§ **TASK STATEMENT**
Show each line of the items below that contains the string "editing". Case counts.

Start of Block

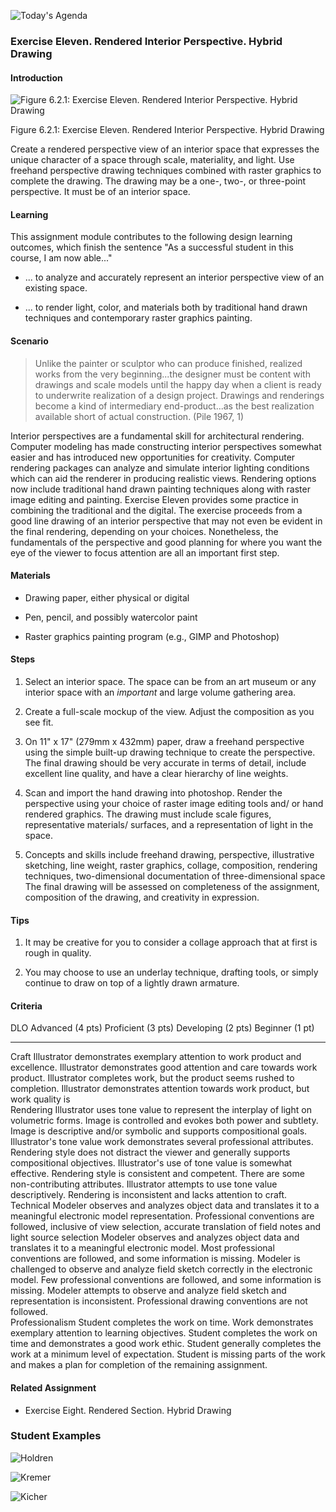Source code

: ![Today's Agenda](images/230410-1_131.png)

### Exercise Eleven. Rendered Interior Perspective. Hybrid Drawing

#### Introduction

![Figure 6.2.1: Exercise Eleven. Rendered Interior Perspective. Hybrid Drawing](images/060109renderInteriorPersp.png)

Figure 6.2.1: Exercise Eleven. Rendered Interior Perspective. Hybrid Drawing

Create a rendered perspective view of an interior space that expresses
the unique character of a space through scale, materiality, and light.
Use freehand perspective drawing techniques combined with raster
graphics to complete the drawing. The drawing may be a one-, two-, or
three-point perspective. It must be of an interior space.

#### Learning

This assignment module contributes to the following design learning
outcomes, which finish the sentence "As a successful student in this
course, I am now able..."

-   ... to analyze and accurately represent an interior perspective view
    of an existing space.

-   ... to render light, color, and materials both by traditional hand
    drawn techniques and contemporary raster graphics painting.

#### Scenario

> Unlike the painter or sculptor who can produce finished, realized
> works from the very beginning...the designer must be content with
> drawings and scale models until the happy day when a client is ready
> to underwrite realization of a design project. Drawings and renderings
> become a kind of intermediary end-product...as the best realization
> available short of actual construction. (Pile 1967, 1)

Interior perspectives are a fundamental skill for architectural
rendering. Computer modeling has made constructing interior perspectives
somewhat easier and has introduced new opportunities for creativity.
Computer rendering packages can analyze and simulate interior lighting
conditions which can aid the renderer in producing realistic views.
Rendering options now include traditional hand drawn painting techniques
along with raster image editing and painting. Exercise Eleven provides
some practice in combining the traditional and the digital. The exercise
proceeds from a good line drawing of an interior perspective that may
not even be evident in the final rendering, depending on your choices.
Nonetheless, the fundamentals of the perspective and good planning for
where you want the eye of the viewer to focus attention are all an
important first step.

#### Materials

-   Drawing paper, either physical or digital

-   Pen, pencil, and possibly watercolor paint

-   Raster graphics painting program (e.g., GIMP and Photoshop)

#### Steps

1.  Select an interior space. The space can be from an art museum or any
    interior space with an *important* and large volume gathering area.

2.  Create a full-scale mockup of the view. Adjust the composition as
    you see fit.

3.  On 11\" x 17\" (279mm x 432mm) paper, draw a freehand perspective
    using the simple built-up drawing technique to create the
    perspective. The final drawing should be very accurate in terms of
    detail, include excellent line quality, and have a clear hierarchy
    of line weights.

4.  Scan and import the hand drawing into photoshop. Render the
    perspective using your choice of raster image editing tools and/ or
    hand rendered graphics. The drawing must include scale figures,
    representative materials/ surfaces, and a representation of light in
    the space.

5.  Concepts and skills include freehand drawing, perspective,
    illustrative sketching, line weight, raster graphics, collage,
    composition, rendering techniques, two-dimensional documentation of
    three-dimensional space The final drawing will be assessed on
    completeness of the assignment, composition of the drawing, and
    creativity in expression.

#### Tips

1.  It may be creative for you to consider a collage approach that at
    first is rough in quality.

2.  You may choose to use an underlay technique, drafting tools, or
    simply continue to draw on top of a lightly drawn armature.

#### Criteria

  DLO               Advanced (4 pts)                                                                                                                                                                                                                                  Proficient (3 pts)                                                                                                                                                           Developing (2 pts)                                                                                                                                                         Beginner (1 pt)                                                                                                                               
  ----------------- ------------------------------------------------------------------------------------------------------------------------------------------------------------------------------------------------------------------------------------------------- ---------------------------------------------------------------------------------------------------------------------------------------------------------------------------- -------------------------------------------------------------------------------------------------------------------------------------------------------------------------- --------------------------------------------------------------------------------------------------------------------------------------------- --
  Craft             Illustrator demonstrates exemplary attention to work product and excellence.                                                                                                                                                                      Illustrator demonstrates good attention and care towards work product.                                                                                                       Illustrator completes work, but the product seems rushed to completion.                                                                                                    Illustrator demonstrates attention towards work product, but work quality is                                                                  
  Rendering         Illustrator uses tone value to represent the interplay of light on volumetric forms. Image is controlled and evokes both power and subtlety. Image is descriptive and/or symbolic and supports compositional goals.                               Illustrator\'s tone value work demonstrates several professional attributes. Rendering style does not distract the viewer and generally supports compositional objectives.   Illustrator\'s use of tone value is somewhat effective. Rendering style is consistent and competent. There are some non-contributing attributes.                           Illustrator attempts to use tone value descriptively. Rendering is inconsistent and lacks attention to craft.                                 
  Technical         Modeler observes and analyzes object data and translates it to a meaningful electronic model representation. Professional conventions are followed, inclusive of view selection, accurate translation of field notes and light source selection   Modeler observes and analyzes object data and translates it to a meaningful electronic model. Most professional conventions are followed, and some information is missing.   Modeler is challenged to observe and analyze field sketch correctly in the electronic model. Few professional conventions are followed, and some information is missing.   Modeler attempts to observe and analyze field sketch and representation is inconsistent. Professional drawing conventions are not followed.   
  Professionalism   Student completes the work on time. Work demonstrates exemplary attention to learning objectives.                                                                                                                                                 Student completes the work on time and demonstrates a good work ethic.                                                                                                       Student generally completes the work at a minimum level of expectation.                                                                                                    Student is missing parts of the work and makes a plan for completion of the remaining assignment.                                             

#### Related Assignment

-   Exercise Eight. Rendered Section. Hybrid Drawing

### Student Examples

![Holdren](images/holdren_zack4139402_question_65628784_155266069_Ex11_HoldrenZ.png)

![Kremer](images/Kremer_ex11.png)

![Kicher](images/kicher_peyton4133662_question_65628696_155256651_Ex11_kicherp.png)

End of Block

§ **EXERCISE RESULT**
along with raster image editing and painting. Exercise Eleven provides
    perspective using your choice of raster image editing tools and/ or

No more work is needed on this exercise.